Raphael: Anfänglich habe ich auch gedacht, super kreativ zu sein. Aber es passiert halt nichts, und irgendeinen Corona-Song wollten wir auch nicht komponieren.

Steve: Und textlich? Du sagst, Du schreibst keinen Corona-Song, dann
gibt es lyrisch auch keinen erhobenen Zeigefinger?

Raphael: Nein, einfach entweder „frei Schnauze“ oder Dinge, die einen persönlich betreffen; allerdings nicht zu privat, sondern eher etwas abstrakt dargestellt. Mit Abstand und immer im Blick, dass wir keine politische Band sind. Wir wollen die Leute nicht belehren, eher einfach nur gute Rockmusik machen. Manchmal juckt es natürlich in den Fingern, aber der Text ist immer das Letzte, was bei uns zustande
kommt. Jeder gibt Textvorschläge, aber ich denke, wir sind da nicht so ganz fokussiert wie bei der Musik. Wir sind eben nicht darauf fokussiert, den Zuhörern eine Message zu liefern. Dabei sind wir sehr selbstkritisch und schauen nochmal mit dem Blick von außen auf die Sache. Und das gilt für alle Aspekte unserer Musik, aber wir wollen eher Spaß an der Sache haben.

Nico: Ich sehe mich halt nicht als den großen Aufklärer, der die Plattform Musik nutzen muss. Jeder soll so leben, wie er möchte. Wir haben die Meinungsfreiheit, und ich möchte den Leuten nicht vorschreiben.

Raphael: Natürlich sind wir uns darüber im klaren, dass wenn wir hierzulande finanziell erfolgreich sein wollen, so etwas wie eine Message haben müssen. Du musst entweder polarisieren, bekloppt sein oder ein Lebensgefühl vermitteln wollen oder einfach eine kranke, abgefahrene Message haben. Oder wie Eskimo Callboy in Tierkostümen auf die Bühne huschen. So entstehen halt Fan-Gemeinden.

Steve: Also das Image sehe ich in Deutschland nicht ganz so wie Ihr. Die erfolgreichen Bands, die ich kenne haben diese Version nicht am Start.

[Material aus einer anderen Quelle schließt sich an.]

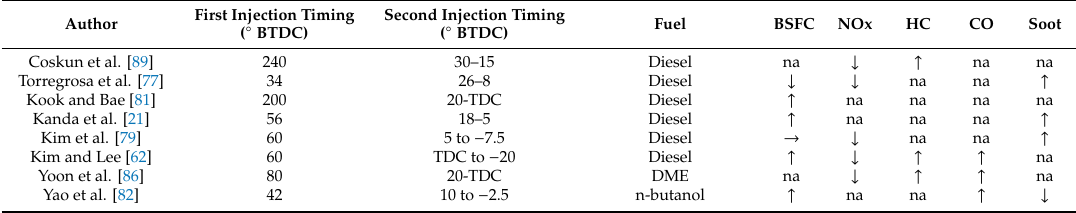
Table 5. Variation of performance and emissions after retarding the second injection timing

Raphael: Wen meinst Du jetzt?

Steve: Pink Cream 69.

Raphael: Kenne ich nicht.

fools errantSteve: Blind Guardian, Helloween, Silbermond, haha.

Raphael: Marius Müller Westernhagen hat mal gesagt: „Die Leute wollen nicht emotional oder intellektuell bespaßt werden. Sobald ein Solo im Radio ansetzt, wird der Song ausgeblendet. Geht er länger als 2:30 Minuten, wird er ausgeblendet.“ Genauso ist es.
Nico: Es bleibt die Frage, was man machen muss... abgesehen von der Musik. Für mich ist es crazy, wenn einer für Joe Bonamassa einhundfünfzig Euro für eine Karte bezahlt, nur um anderthalb Stunden lang Blues zu hören. Genauso wie Wacken. Es geht nicht mehr um die Musik, sondern nur noch um den Namen der Band oder um den Namen des Events. Die sollte wollen sich darstellen und andere neidisch machen
mit dem, was sie gesehen haben oder wo sie Abends waren. Wir feiern einfach unsere Musik.